Esas No: 2012/9819
Karar No: 2012/11260
Yargıtay 20. Hukuk Dairesi 2012/9819 Esas 2012/11260 Karar Sayılı İlamı
"İçtihat Metni"
MAHKEMESİ :Asliye Hukuk Mahkemesi
Taraflar arasındaki tescil davasının yapılan duruşması sonunda kurulan hükmün Yargıtayca incelenmesi davacı vekili ile davalı Hazine vekili tarafından istenilmekle, süresinde olduğu anlaşılan temyiz dilekçesinin kabulüne karar verildikten sonra dosya incelendi, gereği düşünüldü:
K A R A R
Davacı vekili, 21.10.2005 tarihli dava dilekçesinde, sınırlarını bildirdiği ... köyünde yörede 6831 sayılı Yasaya göre çalışma yapan ve fakat çalışmalarını sonuçlandırmayan 63 numaralı Orman Kadastro Komisyonunca P.64 ve P.65 numara verilerek orman içi ziraat poligonu olarak ayrılan alan içinde bulunan taşınmazın tapuda kayıtlı olmadığını, bu taşınmazı 27.06.2004 tarihli senetle ... oğlu ..."den haricen satın ve zilyetliğini devir aldıklarını, kazandırıcı zamanaşımı zilyetliği yoluyla taşınmaz edinme koşullarının yararlarına oluştuğunu iddia ederek, Medenî Yasanın 713. maddesi hükmüne göre adına tescilini istemiştir. Mahkemece, davacının davasının reddine, fen bilirkişi tarafından düzenlenen 05/05/2006 tarihli raporda koordinatları belirtilen dava konusu taşınmazın orman niteliği ile Hazine adına tapuya kayıt ve tesciline karar verilmiş, hüküm davacı şirket vekili ile davalı Hazine vekili tarafından temyiz edilmiştir.
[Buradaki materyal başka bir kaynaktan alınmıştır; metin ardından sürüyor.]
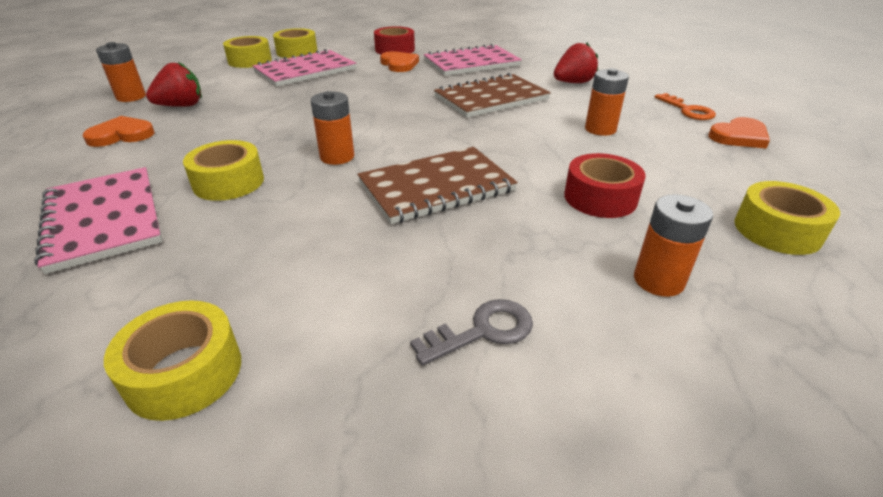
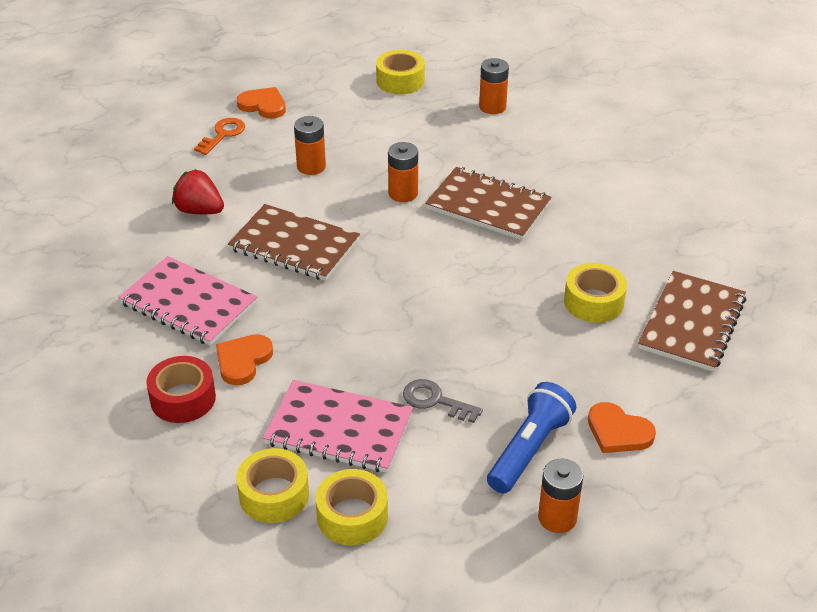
camera: 125 degrees left, 5 degrees up
pink notebook [34,167,162,274] -> brown notebook [638,271,746,372]
yellow tape [104,300,241,421] -> none
red strawberry [146,62,202,107] -> blue flashlight [487,382,576,493]
orange battery [310,91,354,165] -> orange battery moved to [388,142,418,202]
grey key [410,299,533,366] -> grey key moved to [403,379,483,423]
red tape [564,153,646,218] -> none

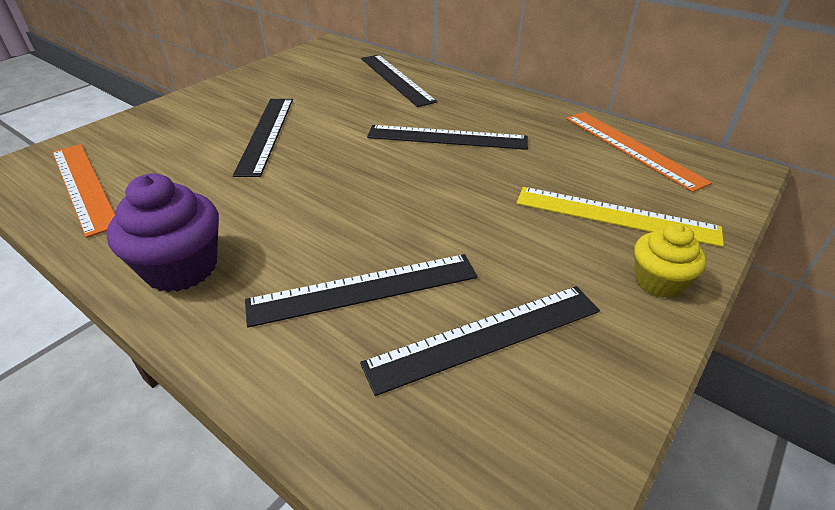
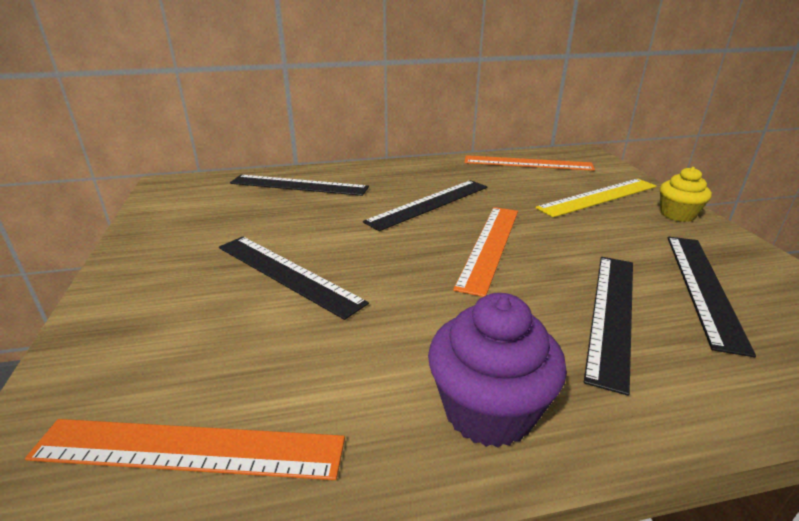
camera: 50 degrees left, 10 degrees down
none -> orange ruler [453,207,518,297]

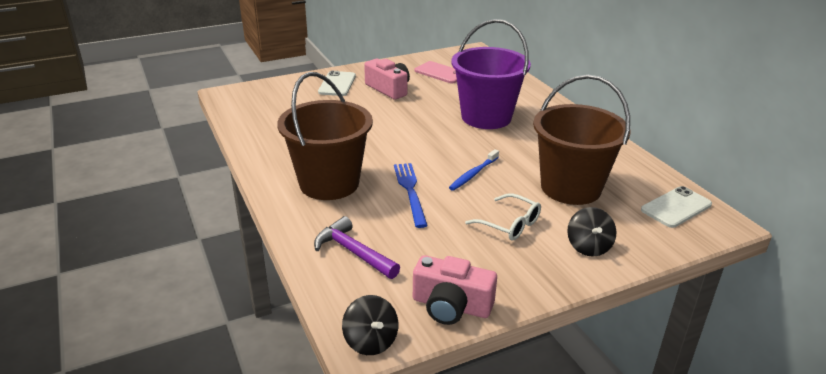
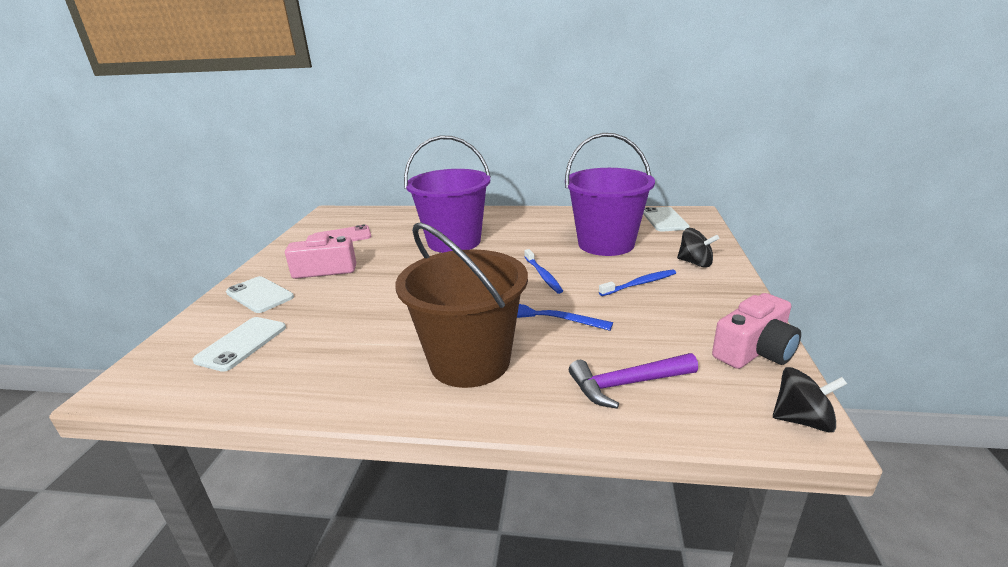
camera: 55 degrees left, 5 degrees down
white glasses [465,194,541,241] -> blue toothbrush [599,269,676,296]
brown bucket [533,75,630,205] -> purple bucket [565,133,655,256]
none -> white phone [192,317,286,372]

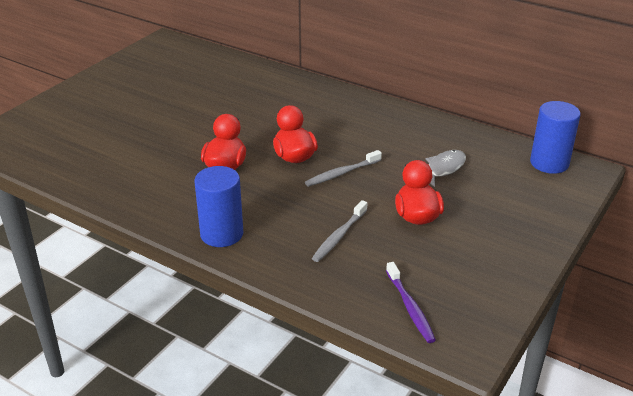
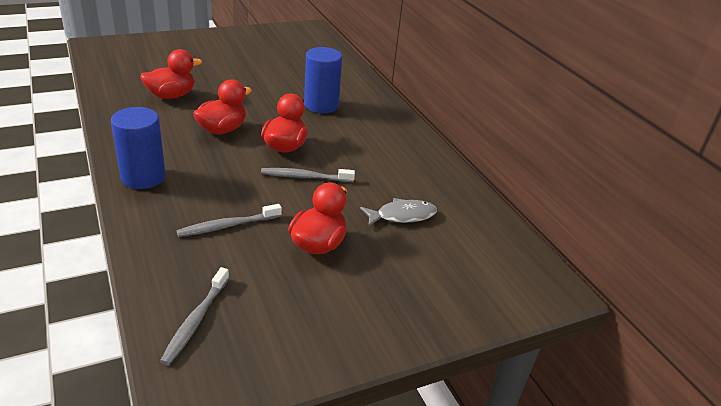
camera: 30 degrees right, 0 degrees up
purple toothbrush [386,262,436,343] -> grey toothbrush [160,267,229,365]
blue cylinder [530,101,581,174] -> blue cylinder moved to [304,47,342,113]
none -> red duck [140,49,202,99]

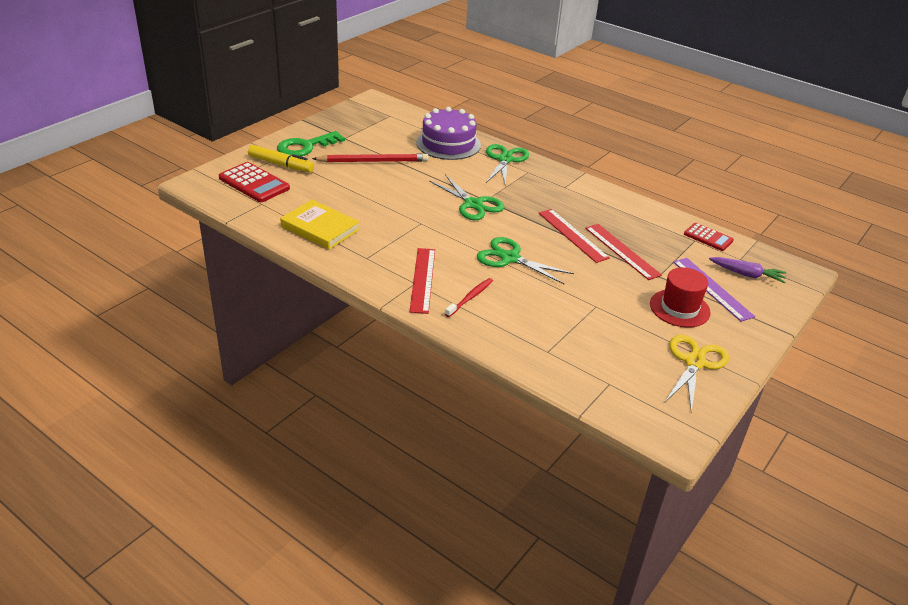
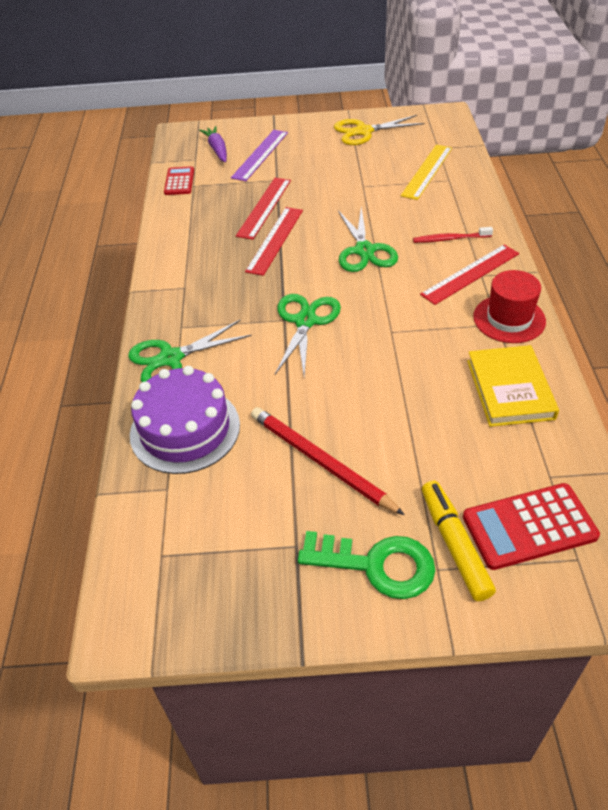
camera: 125 degrees left, 10 degrees up
red calculator [219,162,290,202] -> red calculator turned 105 degrees counterclockwise [463,483,600,570]
red hat [650,267,711,327] -> red hat moved to [473,270,546,343]
none -> yellow ruler [401,145,452,200]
Dava dilekçesindeki açıklamaya göre dava; Medenî Yasanın 713. maddesi hükmü uyarınca tapusuz olan taşınmazın tescili istemine ilişkindir.
Çekişmeli taşınmazın bulunduğu yerde dava tarihinden önce orman kadastrosu ve genel arazi kadastrosu yapılmamıştır.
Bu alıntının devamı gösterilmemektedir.